For Whom The Bell Tolls

For Whom The Bell Tolls

I’m really not sure why I didn’t like this book. It’s got all the right ingredients for a page-turner: war, sex, drama, betrayal, gruesome executions, tragedy, explosions, politics, dead communists, gypsies, and bull fights. It’s the story of a group of guerilla fighters during the Spanish civil war and the American trying to enlist their aid in blowing up a bridge. I should like it, but I felt like I was just slogging through the whole thing.
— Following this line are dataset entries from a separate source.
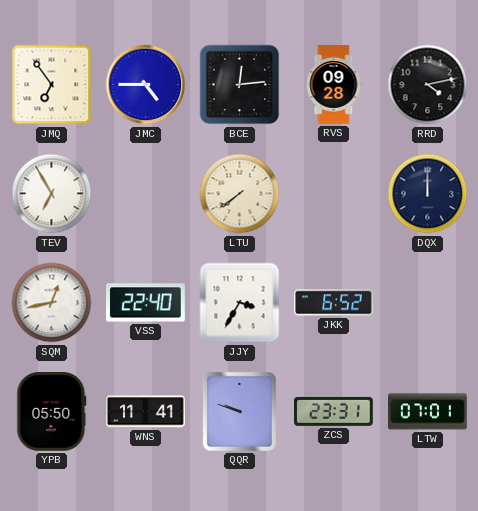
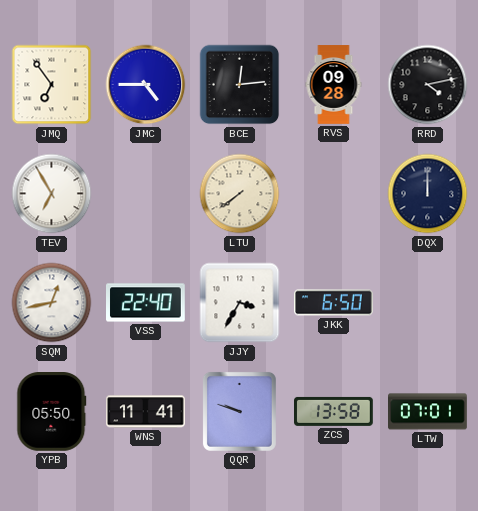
JKK: 6:52 -> 6:50
ZCS: 23:31 -> 13:58
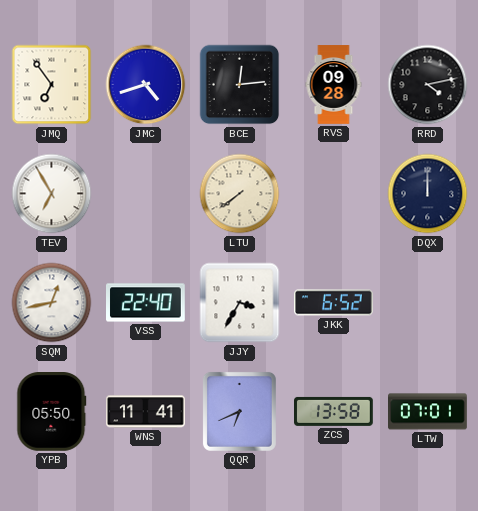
JMC: 4:45 -> 4:42
JKK: 6:50 -> 6:52
QQR: 9:48 -> 6:41
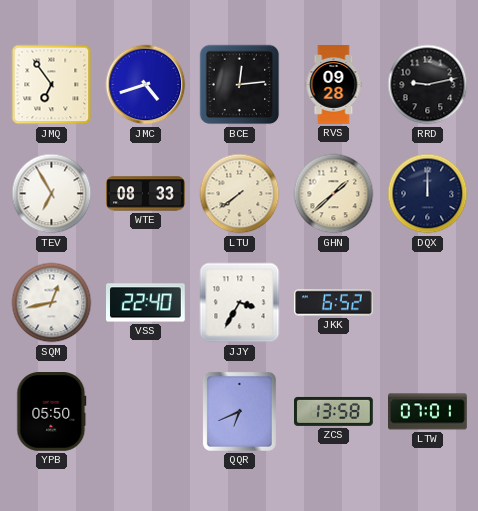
RRD: 4:13 -> 9:13
WTE: none -> 08:33
GHN: none -> 1:38
WNS: 11:41 -> none
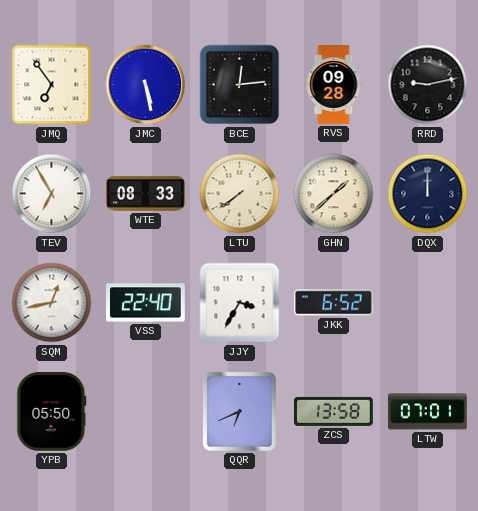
JMC: 4:42 -> 5:28
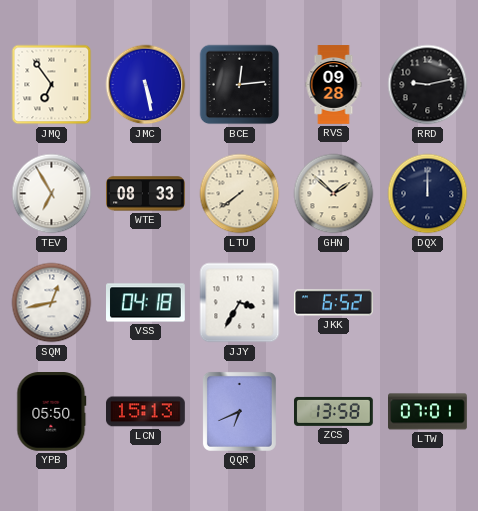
GHN: 1:38 -> 1:52
VSS: 22:40 -> 04:18
LCN: none -> 15:13
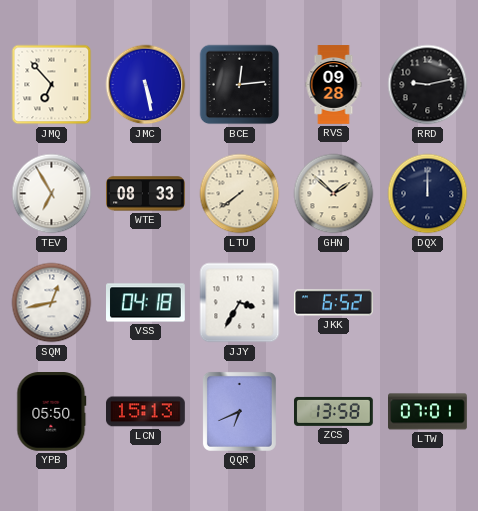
JMQ: 6:54 -> 6:53
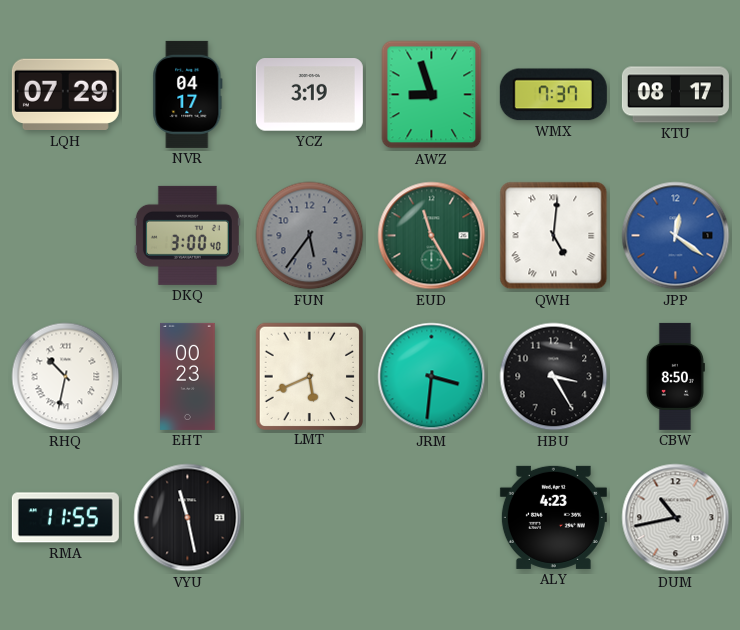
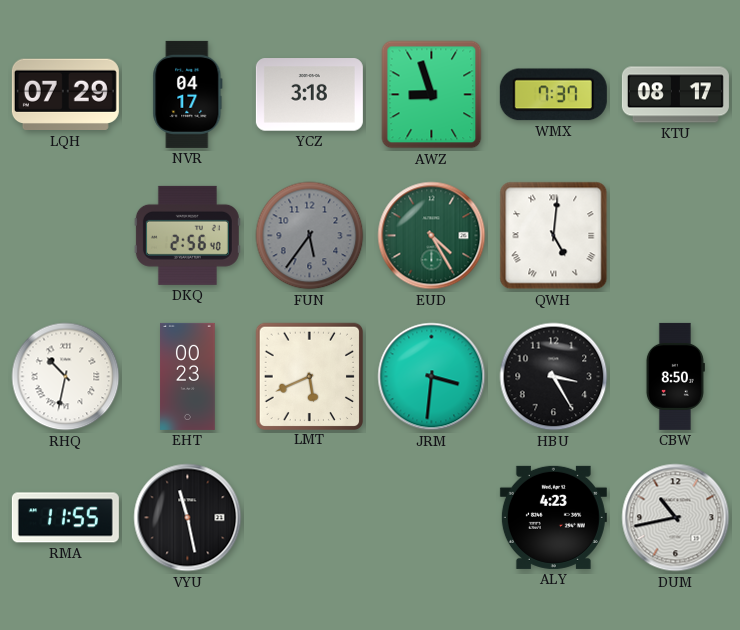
YCZ: 3:19 -> 3:18
DKQ: 3:00 -> 2:56
EUD: 11:25 -> 4:25
JPP: 12:21 -> none
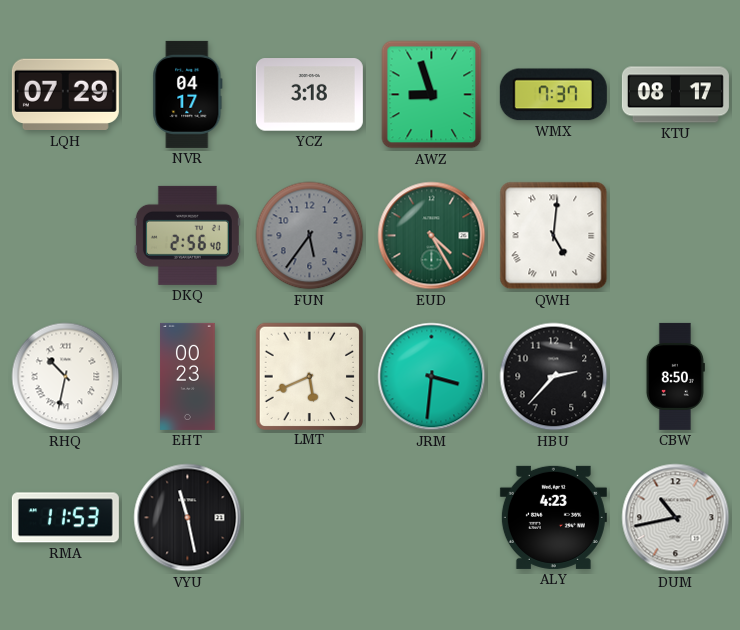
HBU: 3:25 -> 2:37
RMA: 11:55 -> 11:53
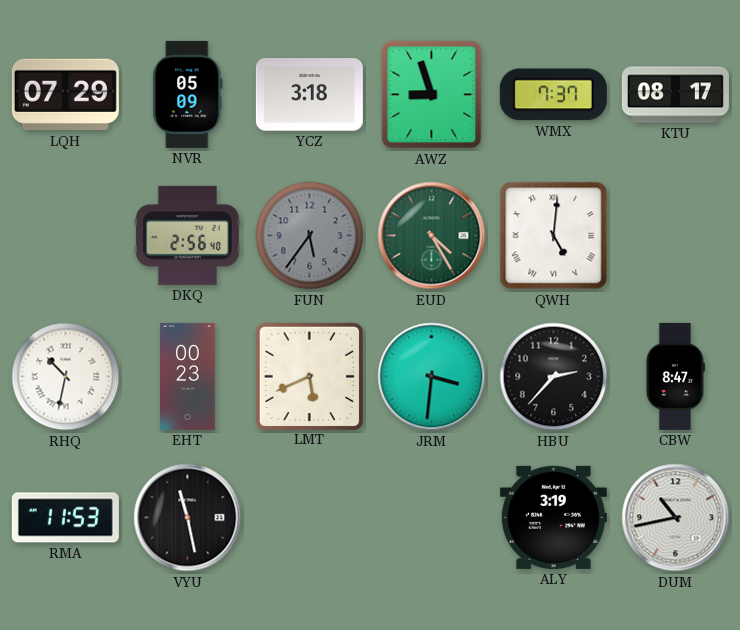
NVR: 04:17 -> 05:09
CBW: 8:50 -> 8:47
ALY: 4:23 -> 3:19
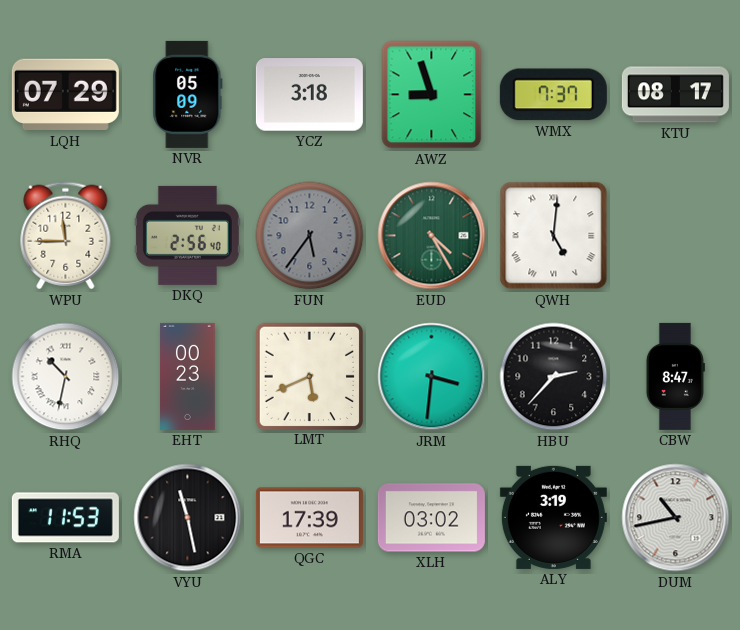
WPU: none -> 11:45
QGC: none -> 17:39
XLH: none -> 03:02
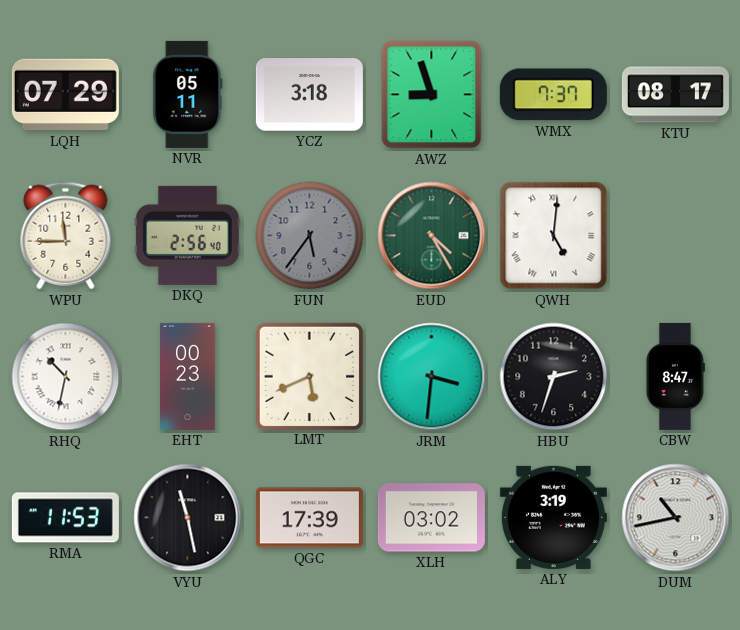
NVR: 05:09 -> 05:11
HBU: 2:37 -> 2:33
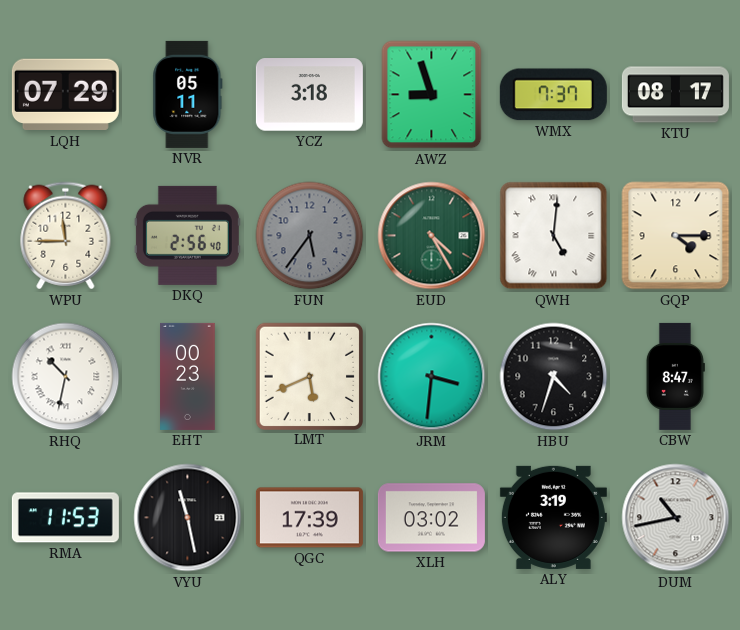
GQP: none -> 4:15
HBU: 2:33 -> 4:33
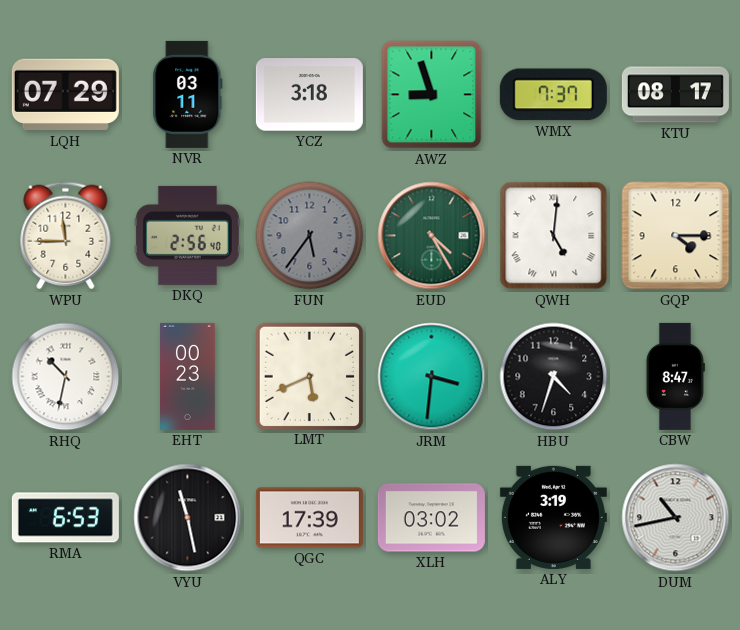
NVR: 05:11 -> 03:11
RMA: 11:53 -> 6:53
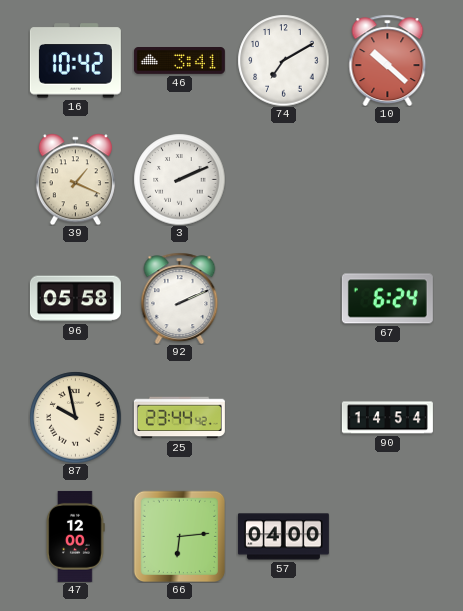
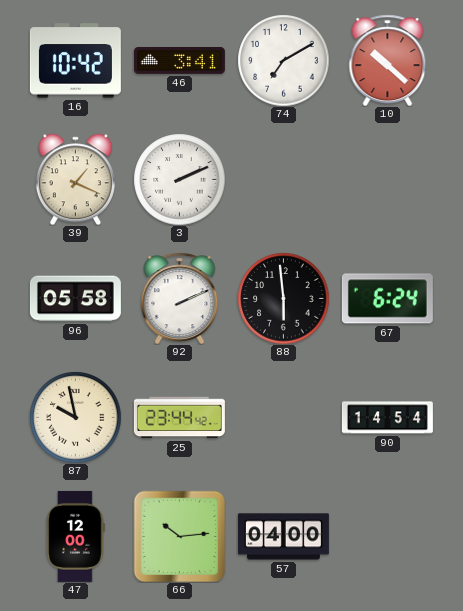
88: none -> 5:59
66: 6:14 -> 10:14
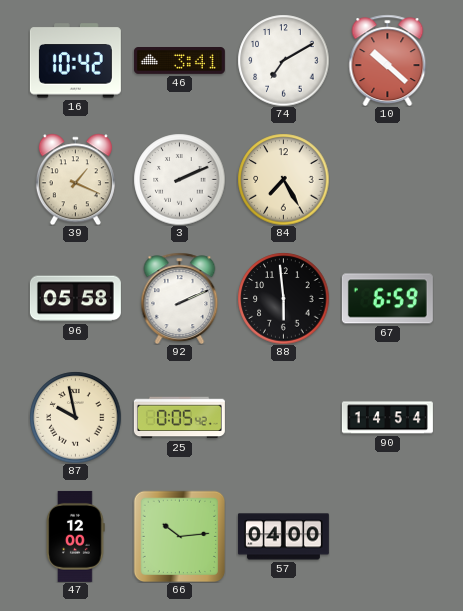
84: none -> 7:25
67: 6:24 -> 6:59
25: 23:44 -> 0:05
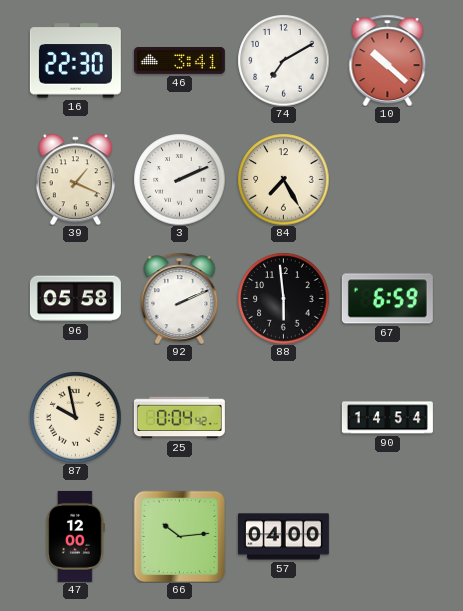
16: 10:42 -> 22:30
25: 0:05 -> 0:04
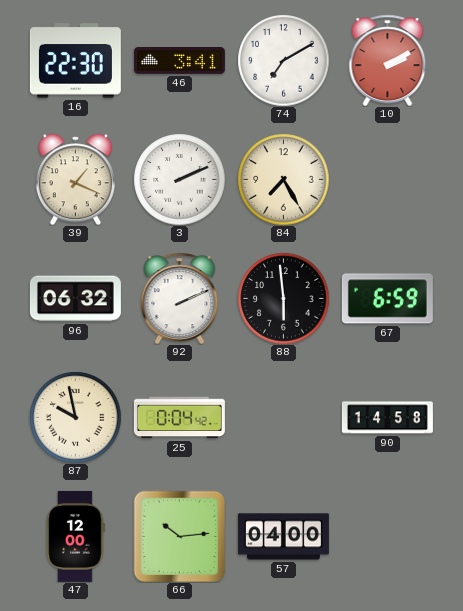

Part of the problem is the pacing, I think, which is really really slow at times when Hemingway wants to get inside the characters and show us what motivates them and what they have to lose or gain. It’s really great storytelling, masterfully done, but it does go on and on sometimes, especially the parts with Robert Jordan and Maria. Another thing that kind of irked me is the colloquial tone of the book where huge chunks of it were written as if translated verbatim from Spanish. This results in a number of really awkward phrases, like “the woman of Pablo” or “I obscenity in the milk of the fascists!” I really liked Hemmingway’s clean, terse style in Old Man and the Sea, but here it just felt stilted to me.

Still, I’m glad I read it as it was overall VERY well written and it did have its moments (the ending in particular was fantastic). And only a few decades late, too, as I’m pretty sure I was supposed to have read this one in high school.